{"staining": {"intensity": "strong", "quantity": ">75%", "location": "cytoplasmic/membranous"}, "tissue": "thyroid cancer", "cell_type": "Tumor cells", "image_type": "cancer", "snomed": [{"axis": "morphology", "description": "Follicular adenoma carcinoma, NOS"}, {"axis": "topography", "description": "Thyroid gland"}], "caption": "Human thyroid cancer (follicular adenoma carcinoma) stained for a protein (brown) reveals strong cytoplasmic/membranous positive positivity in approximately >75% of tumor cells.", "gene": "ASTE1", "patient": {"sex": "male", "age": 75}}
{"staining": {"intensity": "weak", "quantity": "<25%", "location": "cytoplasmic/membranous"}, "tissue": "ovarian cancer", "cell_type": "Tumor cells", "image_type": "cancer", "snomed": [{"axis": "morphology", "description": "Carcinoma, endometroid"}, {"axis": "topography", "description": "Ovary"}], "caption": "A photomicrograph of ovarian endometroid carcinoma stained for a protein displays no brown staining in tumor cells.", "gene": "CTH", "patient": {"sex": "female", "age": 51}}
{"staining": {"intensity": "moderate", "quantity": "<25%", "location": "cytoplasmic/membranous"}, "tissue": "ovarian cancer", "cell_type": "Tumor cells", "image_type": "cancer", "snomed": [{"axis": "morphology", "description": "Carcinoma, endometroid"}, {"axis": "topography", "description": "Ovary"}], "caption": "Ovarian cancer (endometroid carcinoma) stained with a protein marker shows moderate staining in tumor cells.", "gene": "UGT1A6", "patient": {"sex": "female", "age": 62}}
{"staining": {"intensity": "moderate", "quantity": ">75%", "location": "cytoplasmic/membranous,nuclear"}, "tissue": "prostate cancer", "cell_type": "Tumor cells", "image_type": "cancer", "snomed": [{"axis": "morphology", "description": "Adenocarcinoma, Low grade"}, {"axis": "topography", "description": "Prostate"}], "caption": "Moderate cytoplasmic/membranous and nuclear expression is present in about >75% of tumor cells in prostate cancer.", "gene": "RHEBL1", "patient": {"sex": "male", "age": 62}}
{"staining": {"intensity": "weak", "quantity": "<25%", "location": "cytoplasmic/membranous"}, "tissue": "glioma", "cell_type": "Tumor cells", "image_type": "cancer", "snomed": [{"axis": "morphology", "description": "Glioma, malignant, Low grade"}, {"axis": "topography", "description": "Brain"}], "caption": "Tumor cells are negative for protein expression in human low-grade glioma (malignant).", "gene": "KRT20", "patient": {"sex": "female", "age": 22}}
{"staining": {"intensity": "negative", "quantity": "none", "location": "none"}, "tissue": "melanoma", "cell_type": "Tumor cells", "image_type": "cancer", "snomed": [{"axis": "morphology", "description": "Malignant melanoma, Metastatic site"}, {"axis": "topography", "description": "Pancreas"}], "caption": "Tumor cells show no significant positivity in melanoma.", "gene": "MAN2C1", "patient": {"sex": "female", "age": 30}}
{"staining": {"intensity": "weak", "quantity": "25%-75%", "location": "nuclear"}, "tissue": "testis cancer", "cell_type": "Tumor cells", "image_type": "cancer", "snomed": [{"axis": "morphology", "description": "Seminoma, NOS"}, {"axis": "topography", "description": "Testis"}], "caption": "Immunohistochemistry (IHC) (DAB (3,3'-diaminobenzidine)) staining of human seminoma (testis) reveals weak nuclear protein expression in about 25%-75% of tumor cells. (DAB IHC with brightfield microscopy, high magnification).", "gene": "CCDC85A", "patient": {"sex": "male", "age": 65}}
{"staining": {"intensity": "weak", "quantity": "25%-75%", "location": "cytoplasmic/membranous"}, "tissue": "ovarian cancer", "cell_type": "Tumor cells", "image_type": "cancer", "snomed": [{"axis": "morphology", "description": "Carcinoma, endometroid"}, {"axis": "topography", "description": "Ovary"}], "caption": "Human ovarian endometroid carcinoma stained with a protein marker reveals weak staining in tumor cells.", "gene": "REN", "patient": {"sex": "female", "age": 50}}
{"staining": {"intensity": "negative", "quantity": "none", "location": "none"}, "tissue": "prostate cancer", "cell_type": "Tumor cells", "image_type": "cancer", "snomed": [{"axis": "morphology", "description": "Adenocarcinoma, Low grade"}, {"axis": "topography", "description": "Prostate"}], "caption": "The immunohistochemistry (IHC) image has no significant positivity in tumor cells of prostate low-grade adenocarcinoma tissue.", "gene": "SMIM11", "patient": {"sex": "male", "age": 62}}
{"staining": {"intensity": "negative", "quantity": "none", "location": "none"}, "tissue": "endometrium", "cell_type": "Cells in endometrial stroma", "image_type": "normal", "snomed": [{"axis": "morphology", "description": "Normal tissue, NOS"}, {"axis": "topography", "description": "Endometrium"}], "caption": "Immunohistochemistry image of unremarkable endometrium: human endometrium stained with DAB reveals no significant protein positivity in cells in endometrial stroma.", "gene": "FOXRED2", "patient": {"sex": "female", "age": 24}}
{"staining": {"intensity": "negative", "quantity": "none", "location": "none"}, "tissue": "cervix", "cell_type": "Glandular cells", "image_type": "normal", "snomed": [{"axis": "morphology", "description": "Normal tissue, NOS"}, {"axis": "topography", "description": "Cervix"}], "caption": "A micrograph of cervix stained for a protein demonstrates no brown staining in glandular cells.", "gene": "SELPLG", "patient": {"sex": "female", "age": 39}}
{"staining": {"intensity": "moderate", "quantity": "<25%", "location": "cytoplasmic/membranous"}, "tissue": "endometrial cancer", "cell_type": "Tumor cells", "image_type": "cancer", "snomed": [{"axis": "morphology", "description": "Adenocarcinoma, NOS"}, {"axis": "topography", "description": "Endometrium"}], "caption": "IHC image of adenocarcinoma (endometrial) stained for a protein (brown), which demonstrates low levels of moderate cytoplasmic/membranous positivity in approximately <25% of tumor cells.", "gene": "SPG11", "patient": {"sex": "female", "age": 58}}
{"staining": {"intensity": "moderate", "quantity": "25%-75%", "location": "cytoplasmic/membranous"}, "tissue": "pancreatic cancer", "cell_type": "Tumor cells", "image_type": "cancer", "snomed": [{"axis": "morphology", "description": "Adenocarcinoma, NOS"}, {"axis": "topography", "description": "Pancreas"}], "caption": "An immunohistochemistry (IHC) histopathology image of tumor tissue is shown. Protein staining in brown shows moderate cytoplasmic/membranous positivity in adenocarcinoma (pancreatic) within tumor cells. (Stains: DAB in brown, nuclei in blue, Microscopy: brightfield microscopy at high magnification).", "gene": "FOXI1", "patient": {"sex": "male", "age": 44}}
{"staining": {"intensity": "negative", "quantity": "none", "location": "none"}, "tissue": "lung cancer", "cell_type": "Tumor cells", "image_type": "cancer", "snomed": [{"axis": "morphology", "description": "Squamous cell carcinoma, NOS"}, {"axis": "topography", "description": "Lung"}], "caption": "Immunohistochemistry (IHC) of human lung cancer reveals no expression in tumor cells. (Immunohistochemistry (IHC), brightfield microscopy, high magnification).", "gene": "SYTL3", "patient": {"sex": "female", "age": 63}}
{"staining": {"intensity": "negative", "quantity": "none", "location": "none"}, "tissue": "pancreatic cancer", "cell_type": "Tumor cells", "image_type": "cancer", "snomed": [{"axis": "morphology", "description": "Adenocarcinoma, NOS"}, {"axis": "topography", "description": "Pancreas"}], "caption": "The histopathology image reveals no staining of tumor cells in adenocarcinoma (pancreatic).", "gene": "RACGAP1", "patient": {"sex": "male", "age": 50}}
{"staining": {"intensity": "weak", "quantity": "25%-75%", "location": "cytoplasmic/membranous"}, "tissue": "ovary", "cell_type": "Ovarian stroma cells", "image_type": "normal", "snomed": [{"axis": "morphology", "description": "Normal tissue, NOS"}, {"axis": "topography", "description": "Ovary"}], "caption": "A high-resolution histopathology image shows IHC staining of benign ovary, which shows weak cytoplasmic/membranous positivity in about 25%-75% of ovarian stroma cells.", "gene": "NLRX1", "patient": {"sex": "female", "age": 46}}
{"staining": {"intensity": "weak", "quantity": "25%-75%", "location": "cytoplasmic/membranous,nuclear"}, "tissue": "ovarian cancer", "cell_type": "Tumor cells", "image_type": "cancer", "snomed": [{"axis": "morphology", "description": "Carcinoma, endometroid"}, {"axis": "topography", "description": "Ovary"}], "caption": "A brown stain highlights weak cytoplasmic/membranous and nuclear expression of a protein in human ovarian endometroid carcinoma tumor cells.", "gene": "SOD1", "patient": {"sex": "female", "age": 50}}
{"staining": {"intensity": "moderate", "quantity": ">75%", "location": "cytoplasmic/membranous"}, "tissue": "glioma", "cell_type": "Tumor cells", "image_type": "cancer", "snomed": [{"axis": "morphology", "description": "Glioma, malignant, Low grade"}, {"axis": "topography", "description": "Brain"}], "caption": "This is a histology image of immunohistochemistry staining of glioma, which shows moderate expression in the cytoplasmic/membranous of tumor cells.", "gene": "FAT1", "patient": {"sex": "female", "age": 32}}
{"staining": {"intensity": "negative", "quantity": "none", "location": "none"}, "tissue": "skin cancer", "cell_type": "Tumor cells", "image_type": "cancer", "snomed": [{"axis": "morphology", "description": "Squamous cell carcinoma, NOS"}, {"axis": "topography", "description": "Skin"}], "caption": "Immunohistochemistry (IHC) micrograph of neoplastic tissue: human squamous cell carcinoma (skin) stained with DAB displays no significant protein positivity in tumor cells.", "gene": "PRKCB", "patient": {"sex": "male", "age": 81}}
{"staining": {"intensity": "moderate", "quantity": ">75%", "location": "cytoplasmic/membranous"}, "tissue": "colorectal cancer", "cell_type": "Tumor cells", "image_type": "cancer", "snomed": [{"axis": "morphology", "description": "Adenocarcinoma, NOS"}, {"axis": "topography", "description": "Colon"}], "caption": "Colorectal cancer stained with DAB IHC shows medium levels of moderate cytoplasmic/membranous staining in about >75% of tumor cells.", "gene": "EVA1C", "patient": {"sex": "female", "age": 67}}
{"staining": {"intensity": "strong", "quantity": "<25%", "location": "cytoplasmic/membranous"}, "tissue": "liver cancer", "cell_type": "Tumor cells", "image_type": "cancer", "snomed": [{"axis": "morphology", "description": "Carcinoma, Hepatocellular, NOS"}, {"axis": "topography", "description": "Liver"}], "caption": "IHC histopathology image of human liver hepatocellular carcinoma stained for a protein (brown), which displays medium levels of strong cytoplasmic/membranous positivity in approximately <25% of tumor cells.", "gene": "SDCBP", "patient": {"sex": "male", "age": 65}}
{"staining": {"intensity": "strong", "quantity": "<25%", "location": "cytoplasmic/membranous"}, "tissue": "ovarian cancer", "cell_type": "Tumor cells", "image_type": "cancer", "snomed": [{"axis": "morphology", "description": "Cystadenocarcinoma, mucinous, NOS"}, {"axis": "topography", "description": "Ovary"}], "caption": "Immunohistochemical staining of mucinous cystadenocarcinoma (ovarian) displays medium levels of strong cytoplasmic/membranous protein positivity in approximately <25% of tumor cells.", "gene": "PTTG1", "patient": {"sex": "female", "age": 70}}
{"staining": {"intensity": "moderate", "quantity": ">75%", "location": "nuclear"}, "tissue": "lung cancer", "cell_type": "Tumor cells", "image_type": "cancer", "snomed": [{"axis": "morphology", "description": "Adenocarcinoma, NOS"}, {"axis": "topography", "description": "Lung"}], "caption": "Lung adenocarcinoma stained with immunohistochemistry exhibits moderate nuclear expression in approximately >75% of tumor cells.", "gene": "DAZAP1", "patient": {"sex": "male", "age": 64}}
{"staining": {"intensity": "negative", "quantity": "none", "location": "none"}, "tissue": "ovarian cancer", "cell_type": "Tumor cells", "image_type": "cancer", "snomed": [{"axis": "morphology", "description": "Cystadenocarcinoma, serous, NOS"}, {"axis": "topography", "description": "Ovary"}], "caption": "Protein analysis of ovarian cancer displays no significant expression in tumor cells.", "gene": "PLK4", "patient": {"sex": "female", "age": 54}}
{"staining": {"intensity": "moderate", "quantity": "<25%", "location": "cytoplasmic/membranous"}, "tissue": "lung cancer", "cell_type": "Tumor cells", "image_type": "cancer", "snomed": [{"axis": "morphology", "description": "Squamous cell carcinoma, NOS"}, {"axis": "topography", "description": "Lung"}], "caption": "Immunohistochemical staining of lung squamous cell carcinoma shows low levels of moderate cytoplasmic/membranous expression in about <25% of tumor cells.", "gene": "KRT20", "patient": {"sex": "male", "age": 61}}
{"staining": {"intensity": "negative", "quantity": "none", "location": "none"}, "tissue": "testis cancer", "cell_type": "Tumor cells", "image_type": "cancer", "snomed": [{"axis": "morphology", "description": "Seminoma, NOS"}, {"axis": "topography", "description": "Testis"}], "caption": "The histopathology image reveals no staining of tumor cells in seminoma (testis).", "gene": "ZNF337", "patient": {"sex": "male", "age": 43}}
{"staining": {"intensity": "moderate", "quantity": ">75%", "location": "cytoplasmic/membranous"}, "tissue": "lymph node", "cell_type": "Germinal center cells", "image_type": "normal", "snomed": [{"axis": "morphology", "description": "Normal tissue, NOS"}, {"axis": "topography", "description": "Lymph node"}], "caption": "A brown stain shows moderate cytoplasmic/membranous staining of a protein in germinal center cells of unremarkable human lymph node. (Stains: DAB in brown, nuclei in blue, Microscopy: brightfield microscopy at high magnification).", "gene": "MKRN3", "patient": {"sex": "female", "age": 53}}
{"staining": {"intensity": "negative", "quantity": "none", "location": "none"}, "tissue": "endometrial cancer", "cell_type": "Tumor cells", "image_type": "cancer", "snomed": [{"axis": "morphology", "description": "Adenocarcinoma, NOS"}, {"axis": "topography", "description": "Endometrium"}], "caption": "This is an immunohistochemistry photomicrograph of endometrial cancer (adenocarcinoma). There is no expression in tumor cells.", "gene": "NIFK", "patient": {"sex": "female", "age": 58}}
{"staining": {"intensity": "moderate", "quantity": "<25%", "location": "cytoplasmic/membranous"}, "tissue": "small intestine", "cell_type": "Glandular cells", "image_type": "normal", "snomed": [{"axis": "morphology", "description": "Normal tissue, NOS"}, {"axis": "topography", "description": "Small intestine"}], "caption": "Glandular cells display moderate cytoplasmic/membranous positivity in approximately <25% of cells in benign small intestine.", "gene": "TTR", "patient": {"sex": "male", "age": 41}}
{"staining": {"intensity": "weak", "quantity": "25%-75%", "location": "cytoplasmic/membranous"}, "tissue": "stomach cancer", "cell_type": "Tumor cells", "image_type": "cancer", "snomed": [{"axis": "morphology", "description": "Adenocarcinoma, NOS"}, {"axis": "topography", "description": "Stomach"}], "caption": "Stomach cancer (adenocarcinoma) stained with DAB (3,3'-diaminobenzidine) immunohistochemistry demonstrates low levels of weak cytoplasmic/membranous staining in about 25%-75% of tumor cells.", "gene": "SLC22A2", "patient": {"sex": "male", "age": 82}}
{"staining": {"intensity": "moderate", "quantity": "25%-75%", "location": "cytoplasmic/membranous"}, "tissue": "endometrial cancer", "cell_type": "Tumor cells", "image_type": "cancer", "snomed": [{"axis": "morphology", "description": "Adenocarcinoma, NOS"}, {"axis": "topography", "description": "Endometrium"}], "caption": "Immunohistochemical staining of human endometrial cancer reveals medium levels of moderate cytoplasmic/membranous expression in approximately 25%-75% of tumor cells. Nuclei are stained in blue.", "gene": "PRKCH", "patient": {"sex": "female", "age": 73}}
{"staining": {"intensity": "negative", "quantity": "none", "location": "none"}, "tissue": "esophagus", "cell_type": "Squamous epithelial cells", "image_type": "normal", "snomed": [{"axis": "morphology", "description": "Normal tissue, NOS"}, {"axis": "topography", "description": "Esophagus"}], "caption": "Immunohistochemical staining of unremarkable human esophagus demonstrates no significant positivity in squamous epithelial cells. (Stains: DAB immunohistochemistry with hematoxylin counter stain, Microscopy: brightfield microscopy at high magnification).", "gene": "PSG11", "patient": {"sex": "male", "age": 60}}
_____
(How to complete this task)
Output exactly one stretch of the listing: from the line containing "brown stain highlights" through the line containing "(IHC) micrograph of", both end lines included.

(Output for this task)
{"staining": {"intensity": "weak", "quantity": "25%-75%", "location": "cytoplasmic/membranous,nuclear"}, "tissue": "ovarian cancer", "cell_type": "Tumor cells", "image_type": "cancer", "snomed": [{"axis": "morphology", "description": "Carcinoma, endometroid"}, {"axis": "topography", "description": "Ovary"}], "caption": "A brown stain highlights weak cytoplasmic/membranous and nuclear expression of a protein in human ovarian endometroid carcinoma tumor cells.", "gene": "SOD1", "patient": {"sex": "female", "age": 50}}
{"staining": {"intensity": "moderate", "quantity": ">75%", "location": "cytoplasmic/membranous"}, "tissue": "glioma", "cell_type": "Tumor cells", "image_type": "cancer", "snomed": [{"axis": "morphology", "description": "Glioma, malignant, Low grade"}, {"axis": "topography", "description": "Brain"}], "caption": "This is a histology image of immunohistochemistry staining of glioma, which shows moderate expression in the cytoplasmic/membranous of tumor cells.", "gene": "FAT1", "patient": {"sex": "female", "age": 32}}
{"staining": {"intensity": "negative", "quantity": "none", "location": "none"}, "tissue": "skin cancer", "cell_type": "Tumor cells", "image_type": "cancer", "snomed": [{"axis": "morphology", "description": "Squamous cell carcinoma, NOS"}, {"axis": "topography", "description": "Skin"}], "caption": "Immunohistochemistry (IHC) micrograph of neoplastic tissue: human squamous cell carcinoma (skin) stained with DAB displays no significant protein positivity in tumor cells.", "gene": "PRKCB", "patient": {"sex": "male", "age": 81}}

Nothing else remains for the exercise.